Last edited by wombvette; Feb 8, 2010 at 10:44 PM.
Adjust the caster first and then the camber. Caster adjustments are done by removing or adding shims to the front or the rear studs. Once the caster is set (equal as possible on both sides) then you can work on adding equal thickness shims to both studs to adjust the camber. After each change you make, drive the car to settle the suspension and recheck before moving on. Check out the VetteBrakes web site for goby alignment specs.
so which adjustment should i do first -- camber? castor?
It don't really make any difference. You will need to recheck each time you make a change anyway, and eventually they both will have to be correct at the same time.

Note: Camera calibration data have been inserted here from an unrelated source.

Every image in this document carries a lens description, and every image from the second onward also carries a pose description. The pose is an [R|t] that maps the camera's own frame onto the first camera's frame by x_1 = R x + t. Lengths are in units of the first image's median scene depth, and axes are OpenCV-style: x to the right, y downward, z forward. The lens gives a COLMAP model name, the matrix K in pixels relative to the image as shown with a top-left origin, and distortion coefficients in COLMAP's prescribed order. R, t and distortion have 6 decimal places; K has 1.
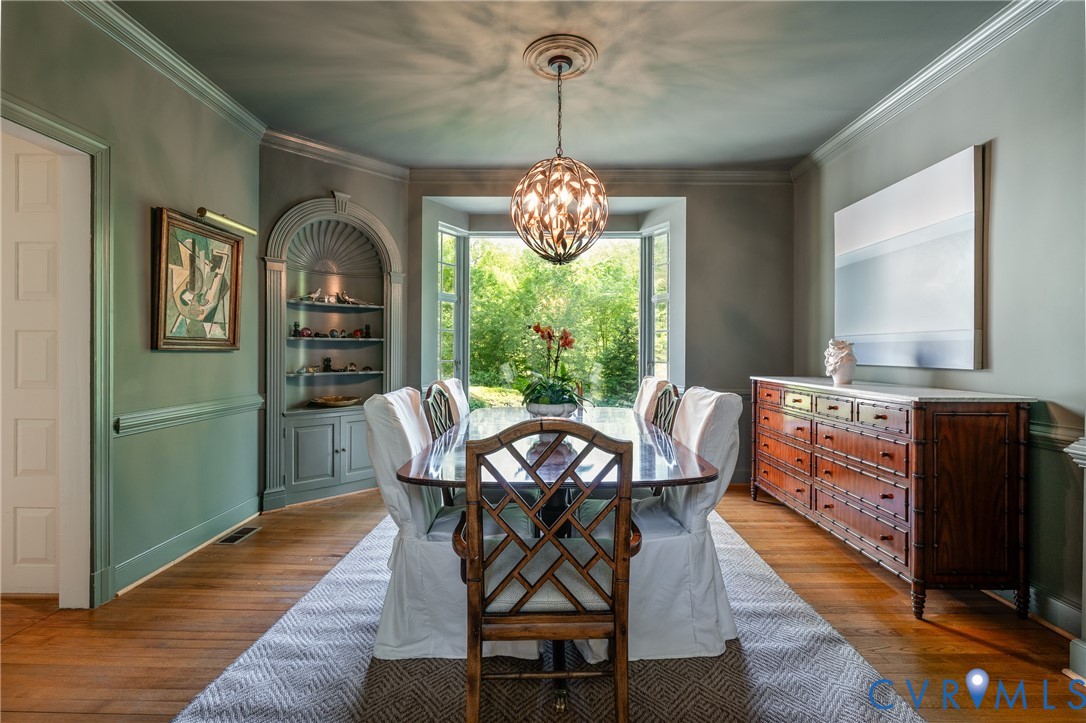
lens RADIAL K [[480.4, 0, 547.6], [0, 480.4, 350.9], [0, 0, 1]] dist [-0.000440, -0.000040]
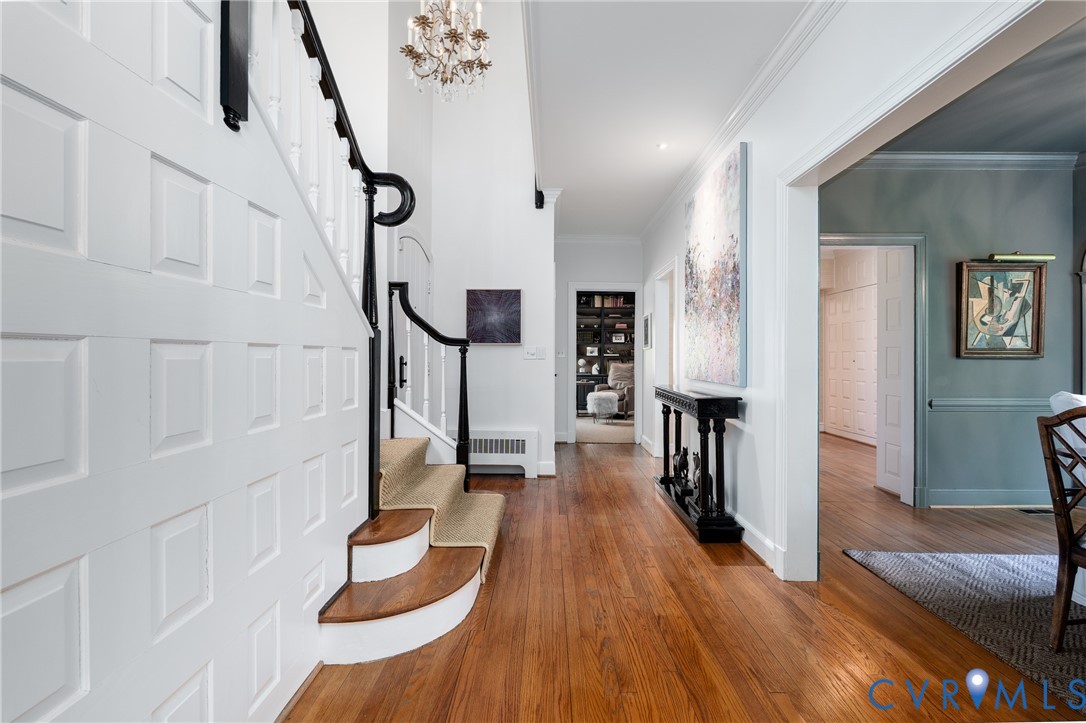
lens RADIAL K [[480.4, 0, 546.6], [0, 480.4, 356.9], [0, 0, 1]] dist [-0.000440, -0.000040]
pose [[0.007517, -0.001349, -0.999971, 0.610633], [-0.002982, 0.999995, -0.001371, 0.001573], [0.999967, 0.002992, 0.007513, -0.268418]]
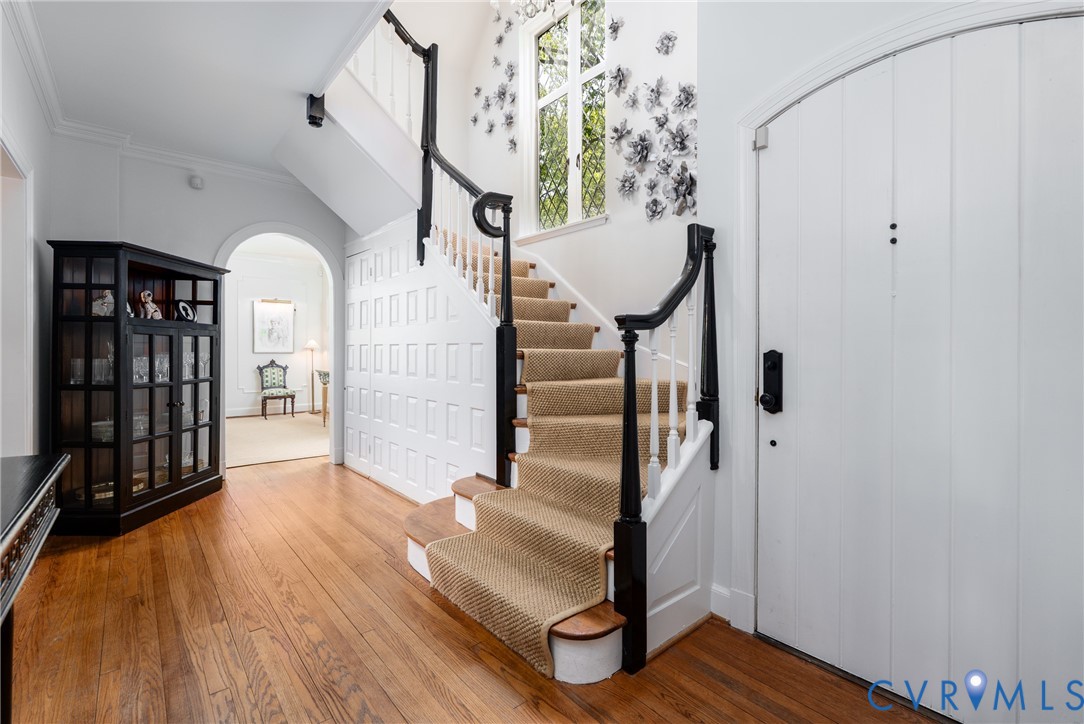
lens RADIAL K [[479.5, 0, 535.0], [0, 479.5, 356.9], [0, 0, 1]] dist [-0.000440, -0.000040]
pose [[-0.654484, -0.015719, 0.755912, -1.056109], [-0.006730, 0.999865, 0.014964, -0.000304], [-0.756046, 0.004706, -0.654502, 0.041154]]
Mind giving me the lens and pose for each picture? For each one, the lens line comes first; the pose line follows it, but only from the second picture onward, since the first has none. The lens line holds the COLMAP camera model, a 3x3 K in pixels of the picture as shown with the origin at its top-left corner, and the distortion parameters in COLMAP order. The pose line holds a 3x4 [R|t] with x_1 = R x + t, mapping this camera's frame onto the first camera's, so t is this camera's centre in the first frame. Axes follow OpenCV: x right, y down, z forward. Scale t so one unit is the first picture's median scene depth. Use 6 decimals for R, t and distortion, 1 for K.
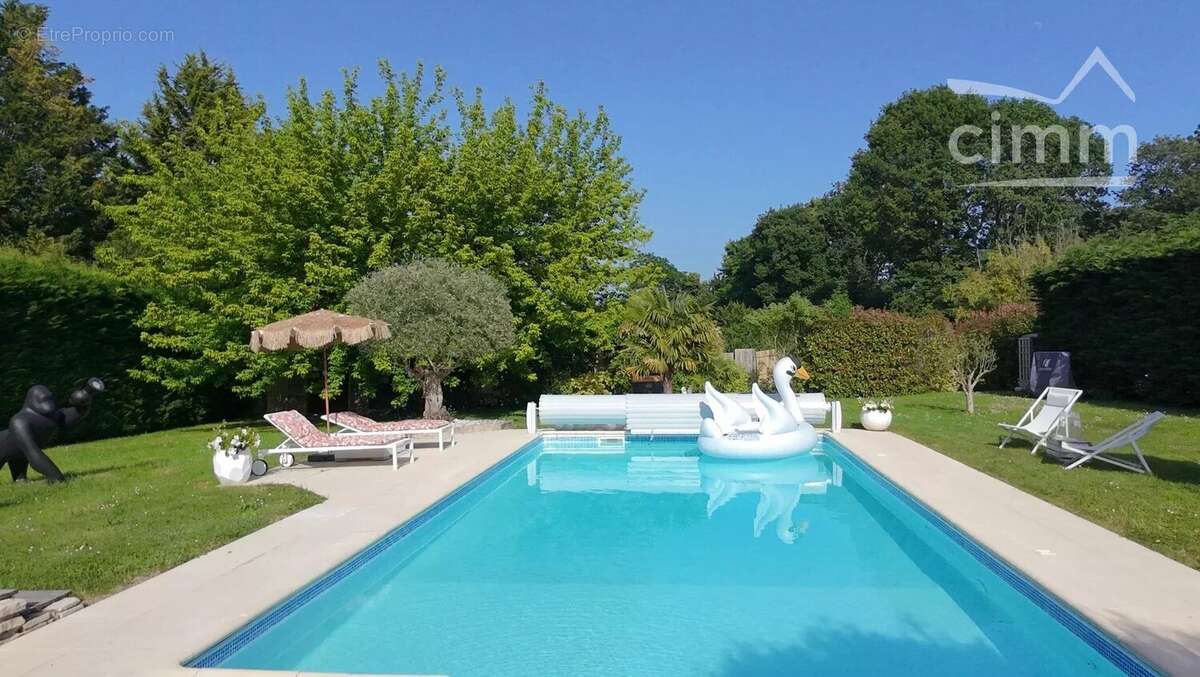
lens RADIAL K [[930.9, 0, 600.0], [0, 930.9, 338.5], [0, 0, 1]] dist [0.012733, 0.001142]
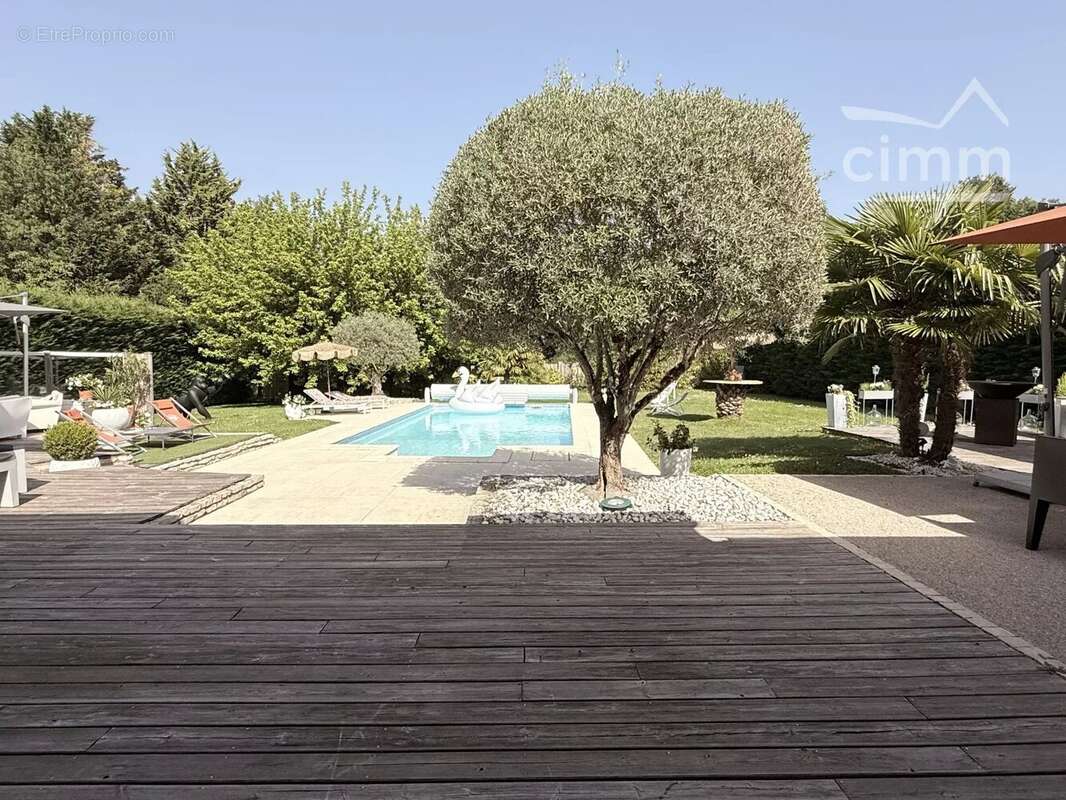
lens RADIAL K [[641.8, 0, 533.0], [0, 641.8, 400.0], [0, 0, 1]] dist [0.001811, 0.000301]
pose [[0.996641, 0.009010, 0.081393, 0.021885], [-0.014955, 0.997239, 0.072734, -0.005247], [-0.080513, -0.073707, 0.994025, -0.207890]]
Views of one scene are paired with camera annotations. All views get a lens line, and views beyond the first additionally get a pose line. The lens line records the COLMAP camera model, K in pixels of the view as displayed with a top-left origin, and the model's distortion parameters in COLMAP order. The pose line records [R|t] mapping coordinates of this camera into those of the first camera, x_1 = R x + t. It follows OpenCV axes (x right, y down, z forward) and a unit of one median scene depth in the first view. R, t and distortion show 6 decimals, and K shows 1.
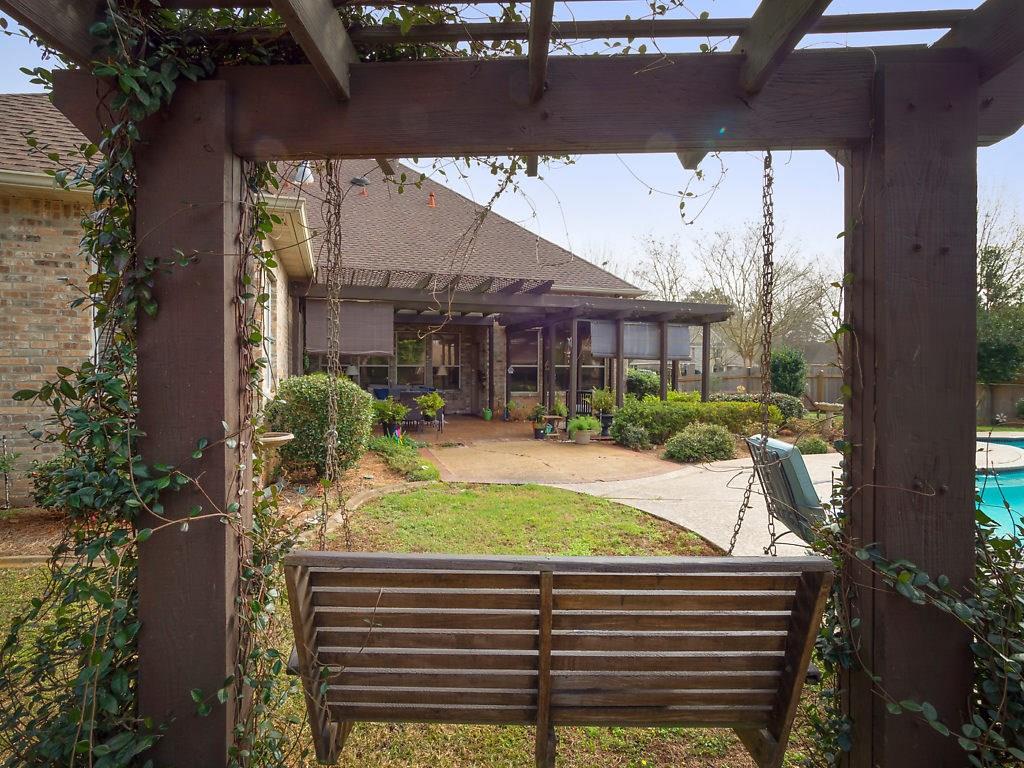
lens RADIAL K [[528.5, 0, 511.4], [0, 528.5, 382.1], [0, 0, 1]] dist [-0.003495, 0.000359]
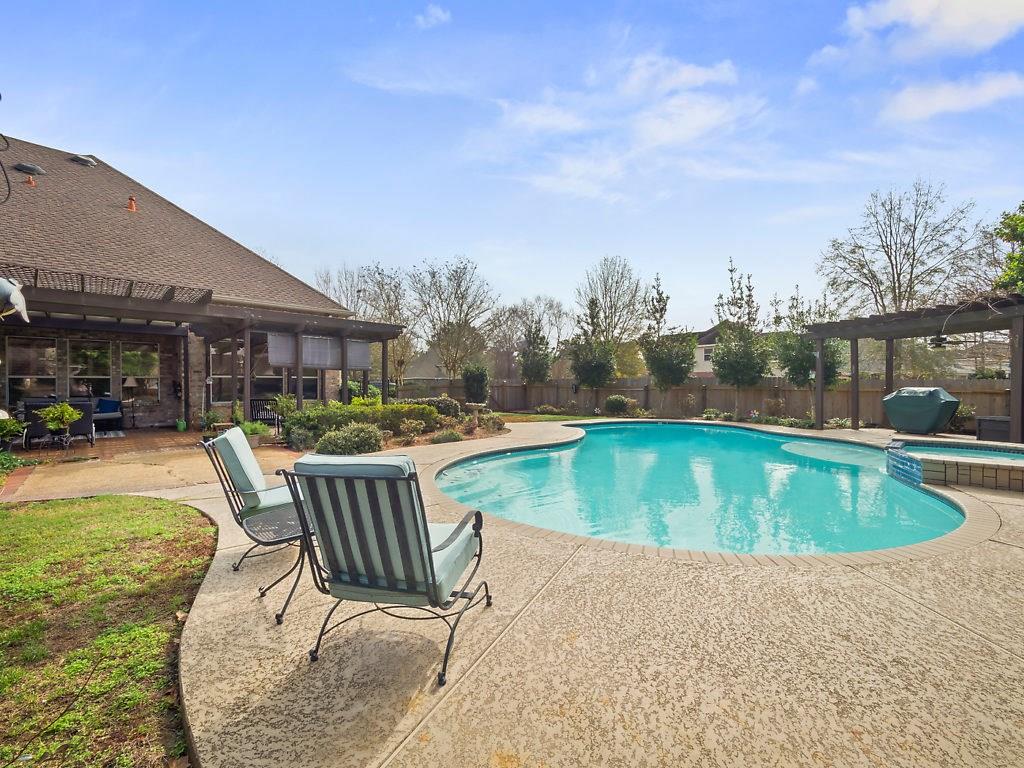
lens RADIAL K [[440.0, 0, 509.0], [0, 440.0, 386.1], [0, 0, 1]] dist [-0.006797, -0.000860]
pose [[0.890769, -0.009026, 0.454367, 0.128878], [0.016748, 0.999776, -0.012974, 0.008612], [-0.454148, 0.019166, 0.890720, -0.009395]]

I ran across the same issue with my 69. I had so many shims, you could not get the bolt on. But I Time Trial the car and ran more camber an a street driven car might.
As I see it, you have two solutions.
1) Bang out the Corvette stud and replace it with longer studs. A friend did this and used heavy duty racing wheel studs.
2) I went with Guldstrand Steel offset upper control arm bushings. They are drilled eccentricly so major adjustments can be made by turning the bushings and fine adjustments with a minimum of shims.
they also make an offset shaft.uses the stock bushings.Set the camber first.once thats set,move shims from front to back or visa versa.the camber will stay the same or very close to it.Once the car drives straight with the desired castor,check the camber again.castor has the most effect of pull to one side or the other.amber can also make the car pull but not as much.Then set the toe and center the steering wheel.
they also make an offset shaft.uses the stock bushings.Set the camber first.once thats set,move shims from front to back or visa versa.the camber will stay the same or very close to it.Once the car drives straight with the desired castor,check the camber again.castor has the most effect of pull to one side or the other.amber can also make the car pull but not as much.Then set the toe and center the steering wheel.
I still say Castor is a bean from which Castor oil is made. Caster is what we are talking about.
My understanding is to steer the car +20 deg, take camber reading, steer -20 deg and take camber reading. Subtract the numbers and multiply by 1.5. This is your caster in degrees.
My car: about .5 deg positive at +20, about 2.25 deg positive at -20 deg. So my caster was (2.25-0.5)*1.5 = 2.626 deg. (my car had an major positive camber and a lot of toe in - the caster value was the only number even remotely close to the correct setting).
there is a hot rod article where i got this method from.